The land is located within a regionally significant forest and expands on an existing corridor of protected open space.

“Protecting this property expands and connects a vast network of conserved land while preventing forest fragmentation and ensuring the highly visible ridgeline of Browns Mountain is preserved forever,” said Kara Whelan, president of Westchester Land Trust. “It is very rewarding to see this land, which contributes to climate mitigation in the region, protected forever. The property’s wetlands help absorb excess rainfall from increasingly strong storms and its wide variety of habitats offer refuge for species facing dual threats of development and changing weather patterns.”

Located 52 miles north of New York City, the land buffers the 6,000-acre Great Swamp, one of the largest freshwater wetlands in the state. The Great Swamp is designated by the USDA Forest Service as a Highlands Conservation Focal Area and cited by the New York State Department of Environmental Conservation (NYSDEC) in a 2009 report for its unique habitat, diverse wildlife, and scenic value.

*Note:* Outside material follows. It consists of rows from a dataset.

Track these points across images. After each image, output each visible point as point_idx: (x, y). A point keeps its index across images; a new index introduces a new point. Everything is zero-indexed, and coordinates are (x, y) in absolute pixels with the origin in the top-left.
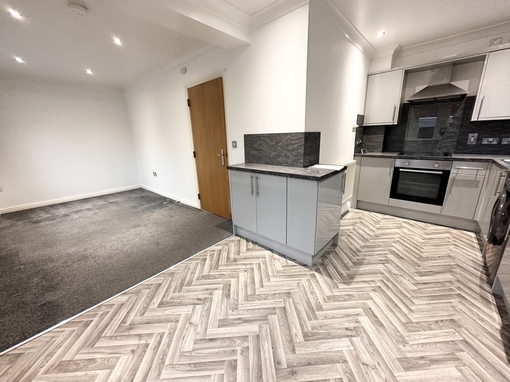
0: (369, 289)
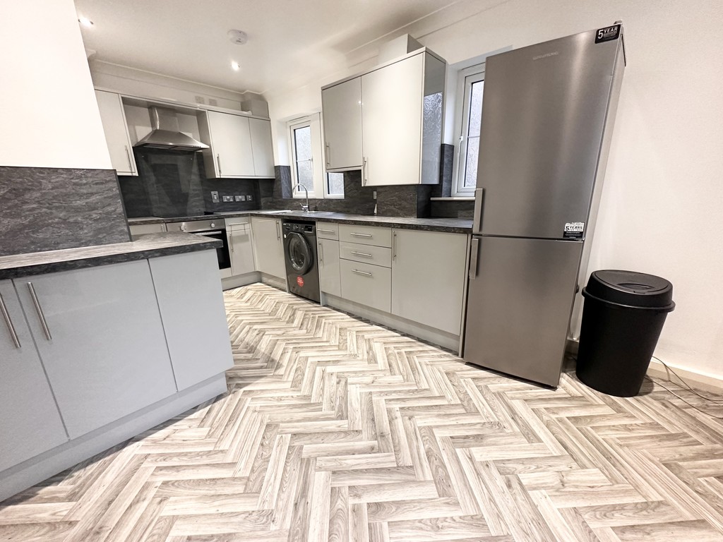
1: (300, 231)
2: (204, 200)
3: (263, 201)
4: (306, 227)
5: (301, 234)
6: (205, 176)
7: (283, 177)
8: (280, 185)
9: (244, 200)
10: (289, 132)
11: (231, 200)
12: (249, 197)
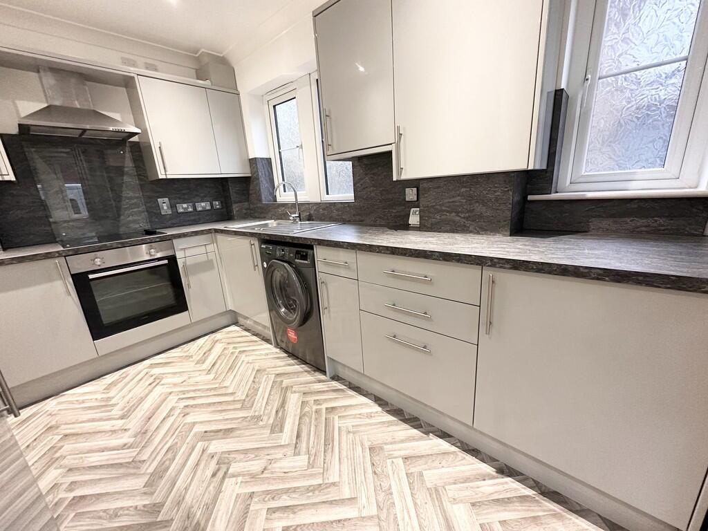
0: (179, 419)
1: (287, 258)
2: (147, 211)
3: (235, 208)
4: (297, 253)
5: (289, 263)
6: (147, 177)
7: (262, 173)
8: (258, 184)
9: (208, 208)
10: (267, 110)
11: (190, 210)
12: (217, 204)
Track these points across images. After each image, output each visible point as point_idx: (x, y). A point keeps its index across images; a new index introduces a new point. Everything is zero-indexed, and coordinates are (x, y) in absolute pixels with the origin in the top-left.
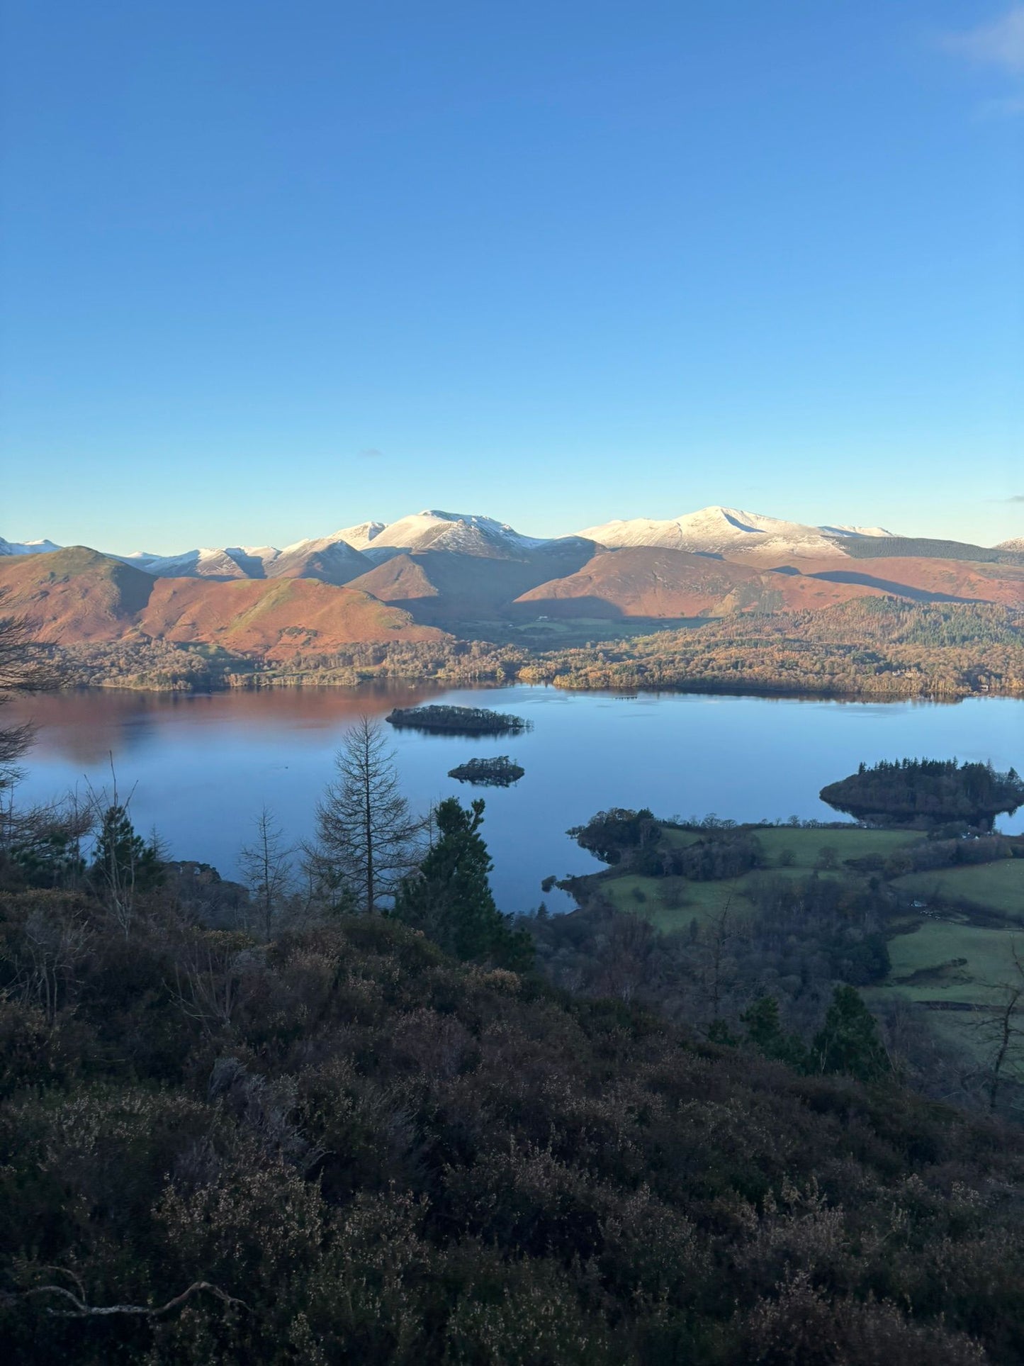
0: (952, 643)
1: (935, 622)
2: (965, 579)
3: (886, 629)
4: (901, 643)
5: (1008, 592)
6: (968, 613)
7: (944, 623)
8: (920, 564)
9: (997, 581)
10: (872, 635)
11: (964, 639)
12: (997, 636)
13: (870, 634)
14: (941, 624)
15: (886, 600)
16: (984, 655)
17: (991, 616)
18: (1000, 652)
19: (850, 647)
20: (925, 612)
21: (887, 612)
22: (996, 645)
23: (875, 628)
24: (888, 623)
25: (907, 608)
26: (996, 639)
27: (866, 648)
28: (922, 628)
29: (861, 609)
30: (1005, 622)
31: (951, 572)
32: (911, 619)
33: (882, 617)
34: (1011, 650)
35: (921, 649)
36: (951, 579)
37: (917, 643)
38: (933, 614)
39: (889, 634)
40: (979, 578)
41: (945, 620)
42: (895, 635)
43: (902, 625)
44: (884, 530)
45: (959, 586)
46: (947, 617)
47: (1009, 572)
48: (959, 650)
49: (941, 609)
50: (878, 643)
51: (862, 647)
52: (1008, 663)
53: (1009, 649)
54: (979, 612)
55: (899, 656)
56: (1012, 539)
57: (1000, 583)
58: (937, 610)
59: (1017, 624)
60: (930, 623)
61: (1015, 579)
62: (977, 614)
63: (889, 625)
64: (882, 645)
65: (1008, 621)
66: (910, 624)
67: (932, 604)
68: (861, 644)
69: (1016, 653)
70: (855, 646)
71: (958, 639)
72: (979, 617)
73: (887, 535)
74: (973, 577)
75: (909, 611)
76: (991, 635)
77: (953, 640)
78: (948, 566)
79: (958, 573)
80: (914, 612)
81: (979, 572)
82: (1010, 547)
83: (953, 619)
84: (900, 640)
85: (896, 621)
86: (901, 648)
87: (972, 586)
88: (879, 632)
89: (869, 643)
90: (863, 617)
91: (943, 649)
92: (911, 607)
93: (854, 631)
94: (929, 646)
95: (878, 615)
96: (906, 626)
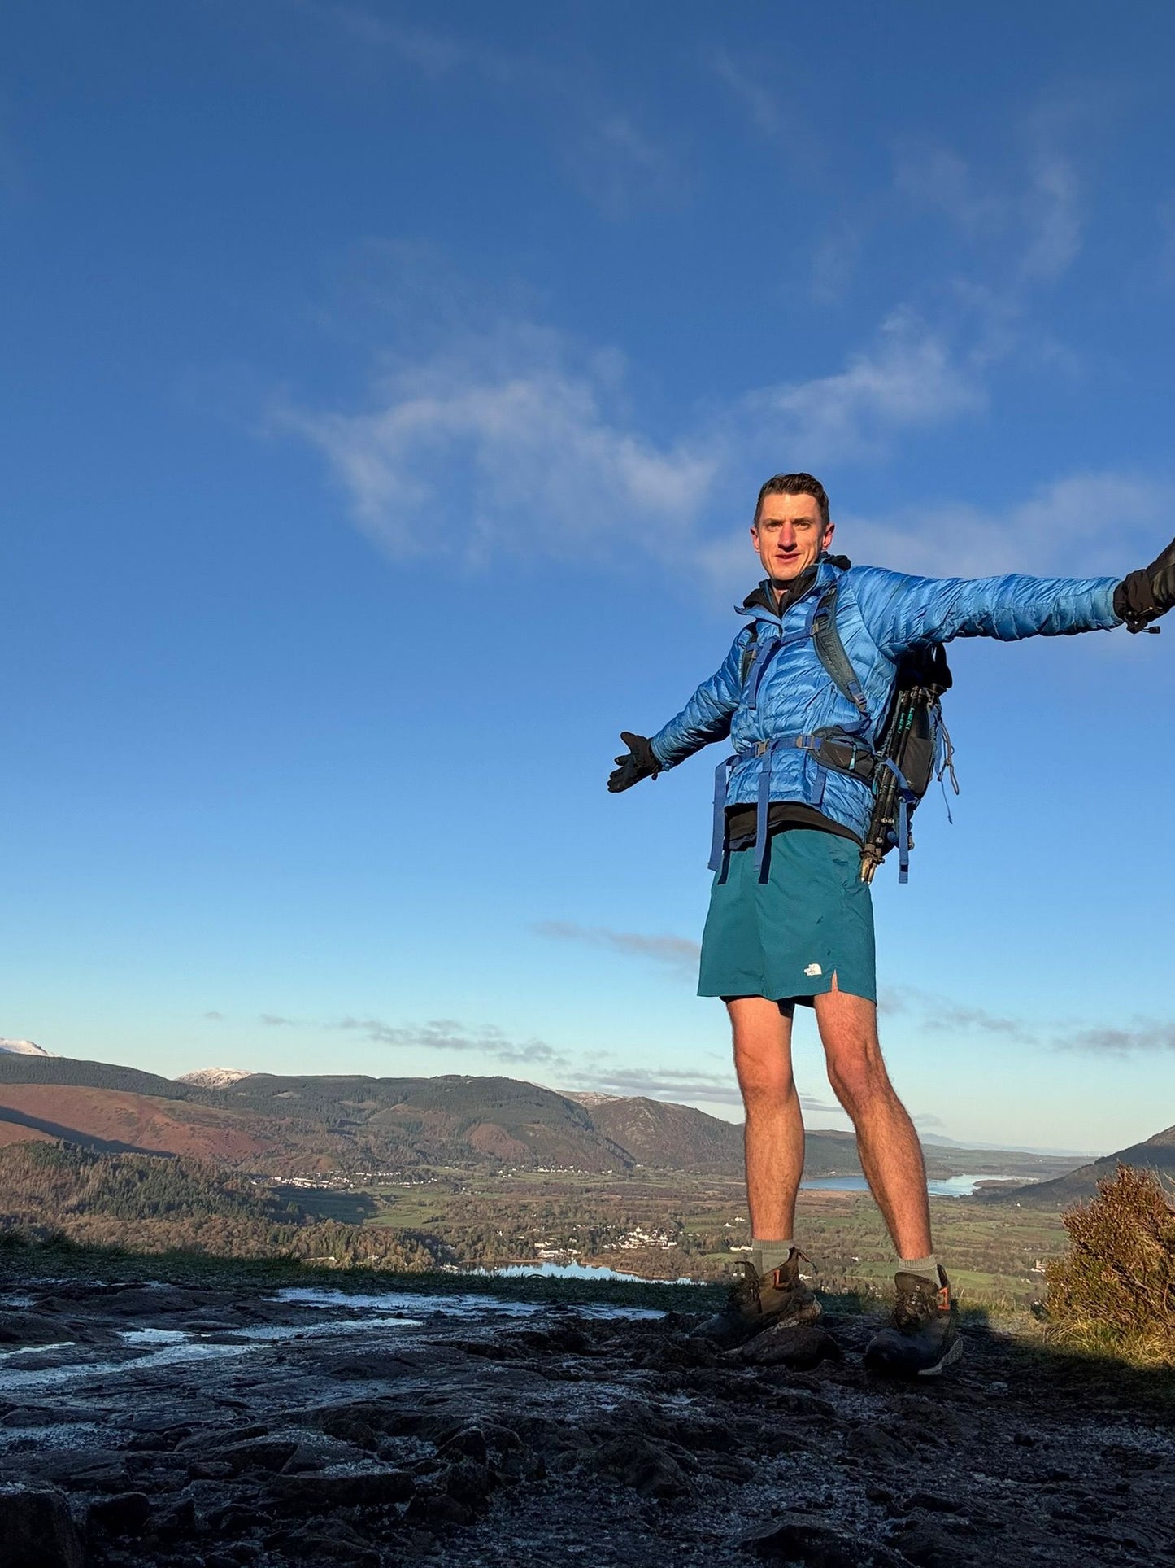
0: (154, 1212)
1: (128, 1182)
2: (148, 1121)
3: (60, 1191)
4: (82, 1213)
5: (201, 1142)
6: (170, 1170)
7: (139, 1184)
8: (90, 1097)
9: (188, 1126)
10: (41, 1201)
11: (170, 1207)
12: (209, 1204)
13: (36, 1198)
14: (135, 1185)
15: (61, 1148)
16: (200, 1231)
17: (198, 1175)
18: (221, 1226)
19: (9, 1218)
20: (115, 1167)
21: (62, 1165)
22: (214, 1216)
23: (43, 1188)
24: (63, 1181)
25: (90, 1161)
26: (210, 1208)
27: (32, 1220)
28: (111, 1191)
29: (25, 1159)
30: (216, 1184)
31: (131, 1110)
32: (94, 1176)
33: (55, 1173)
34: (234, 1224)
35: (113, 1222)
36: (130, 1121)
37: (106, 1213)
38: (125, 1171)
39: (64, 1199)
40: (167, 1120)
41: (141, 1180)
42: (73, 1201)
43: (82, 1187)
44: (35, 1046)
45: (140, 1131)
46: (143, 1176)
47: (202, 1115)
48: (166, 1224)
49: (135, 1162)
50: (50, 1213)
51: (26, 1219)
52: (231, 1243)
53: (231, 1222)
54: (184, 1169)
55: (83, 1231)
56: (198, 1071)
57: (192, 1129)
58: (129, 1165)
59: (230, 1187)
60: (121, 1184)
61: (210, 1125)
62: (182, 1172)
63: (66, 1184)
64: (55, 1215)
65: (220, 1183)
66: (93, 1185)
67: (123, 1155)
68: (24, 1214)
69: (240, 1228)
70: (16, 1217)
71: (161, 1208)
72: (185, 1176)
73: (40, 1053)
74: (160, 1119)
75: (92, 1165)
76: (201, 1201)
77: (155, 1209)
78: (127, 1103)
79: (140, 1113)
80: (99, 1166)
81: (165, 1112)
82: (196, 1081)
83: (150, 1178)
84: (80, 1208)
85: (73, 1181)
86: (83, 1220)
87: (157, 1132)
88: (49, 1197)
89: (36, 1213)
90: (28, 1172)
91: (144, 1222)
92: (96, 1159)
93: (14, 1193)
94: (123, 1218)
95: (50, 1169)
96: (88, 1187)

The Great Swamp functions as an aquifer recharge area and important headwaters for New York City’s water supply as part of the East Branch of the Croton Watershed, a priority drinking water supply protected by the New York City Department of Environmental Protection.

“The ecological value of this land cannot be overstated,” said Gentian Falstrom, land project manager at WLT. “Protecting this land within the surrounding conservation corridor ensures that wildlife and plants have access to the critical and unfragmented habitat they need to migrate and adapt to changing climate patterns.”

In addition, the property has been identified as an area of “highest conservation value” on the Hudson to Housatonic (H2H) Regional Conservation Partnership’s Strategic Conservation Map that considers climate resilience, ecological integrity, proximity to protected land, and drinking water quality, and other factors as priorities for permanent protection.

During an H2H landowner gathering in 2016 that was hosted at Great Hollow Nature Preserve, Westchester Land Trust and its conservation partners engaged with the owners of this land and began to explore options for its permanent protection.

Among its distinctive natural features, the property contains the 991-foot Browns Mountain and Little Pond, a 16-acre glacial spring-fed kettle pond, as well as a unique floating bog that contains rare and potentially endangered species. Together, the kettle pond and floating bog are part of an approximately 30-acre NYSDEC regulated wetland.

The property is situated within a conservation corridor that includes NYSDEC’s 1,085-acre Cranberry Mountain Wildlife Management Area and two WLT conservation easements totaling more than 350 acres. The land previously housed the Yonkers YMCA Boys Camp from 1939–1952, followed by a hunting retreat lodge from 1965–1970, and was most recently used as a private residence with rental accommodations.

The property is currently not open to the public. A public access plan, including trail linkage opportunities, is being assessed with the ultimate goal of allowing the community to appreciate the unique ecological features of the land, while protecting these rare natural resources.

Westchester Land Trust received support for the closing costs of the project through a grant from The Nature Conservancy’s Resilient and Connected Network Grant Program and a gift from the Friends of the Great Swamp (FrOGS). Putnam County Land Trust provided assistance during the early phase of the project.

“The Resilient and Connected Network Grant Program aims to increase the pace and scale of partner-led protection of the lands and waters that are the most resilient to climate change—and can support the most diverse range of plants and animals into the future,” said Stu Gruskin, chief conservation and external affairs officer at The Nature Conservancy. “The Nature Conservancy is proud to support this project that both increases a conservation corridor and protects unique ecosystems.”